The only difference between his Remix design and earlier versions, Chairmanwon said, was that he had figured out how to get a 3D printer to put stippling onto the pistol’s handgrip. The rest of the design is known as the FMDA DD 19.2, which was first released in 2021 and took its name from the designer’s username, FreeMen DontAsk. Stippling is often put on 3D-printed gun grips afterward using a soldering iron or laser.

Homemade 3D-printed Glock frames were unreliable until online retailers began selling metal rails that could be inserted to the printed frame so that the firearm’s slide could cycle when fired.
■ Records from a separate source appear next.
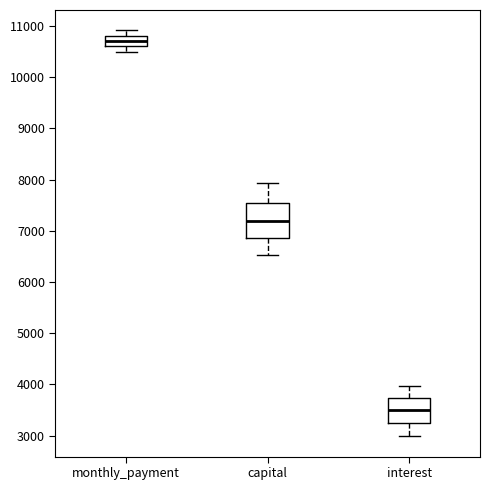

Comparing the boxes themselves (not the whiskers), which one is the tallest?

capital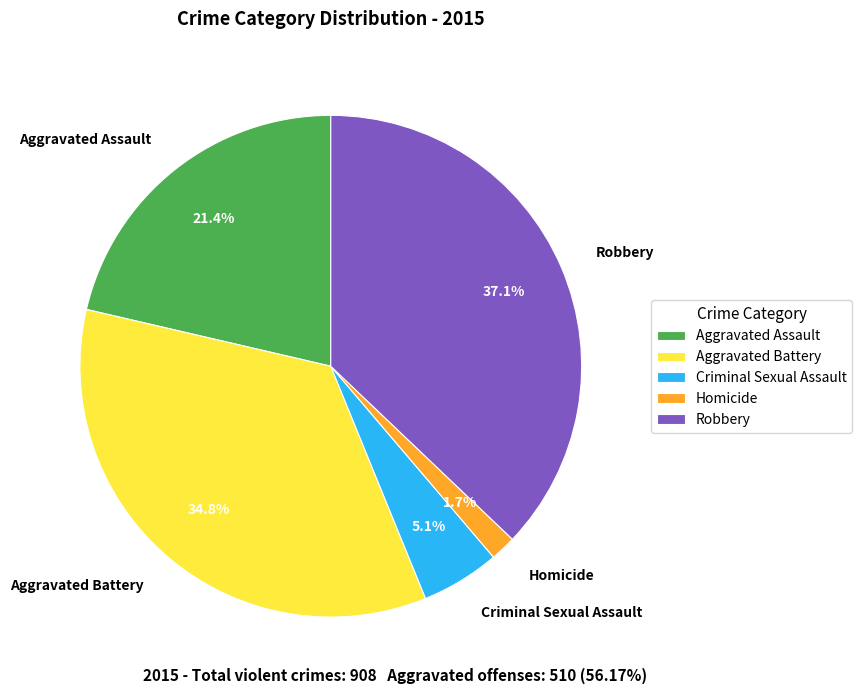

To the nearest percent, what portion does Aggravated Battery represent?

35%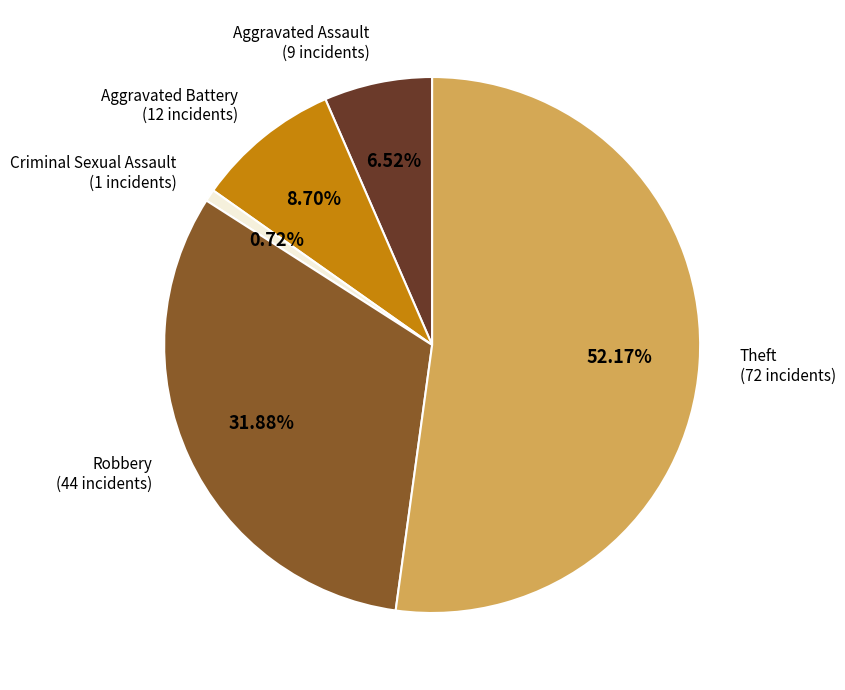

Which slice represents more than half of the pie?

Theft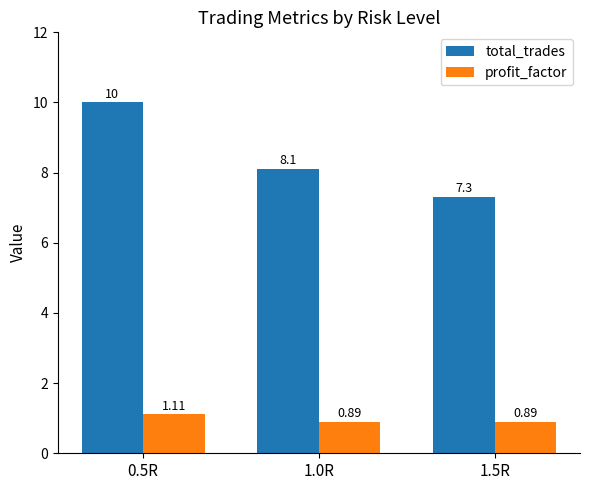

What is the average value of the total_trades series?

8.5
With the rails installed, such a gun can typically stand up to the firing of a few hundred rounds or more before stresses start to show in the frame, depending on how fast the weapon is fired.

“Three-D-printed weapons can be fabricated and assembled by individuals with little or no technical expertise,” said Matt Schroeder, a senior researcher for the Small Arms Survey. “Three-D-printed weapons have not yet supplanted factory-built weapons in criminal circles, but if and when they do, we will have to completely rethink our approach to small arms control.”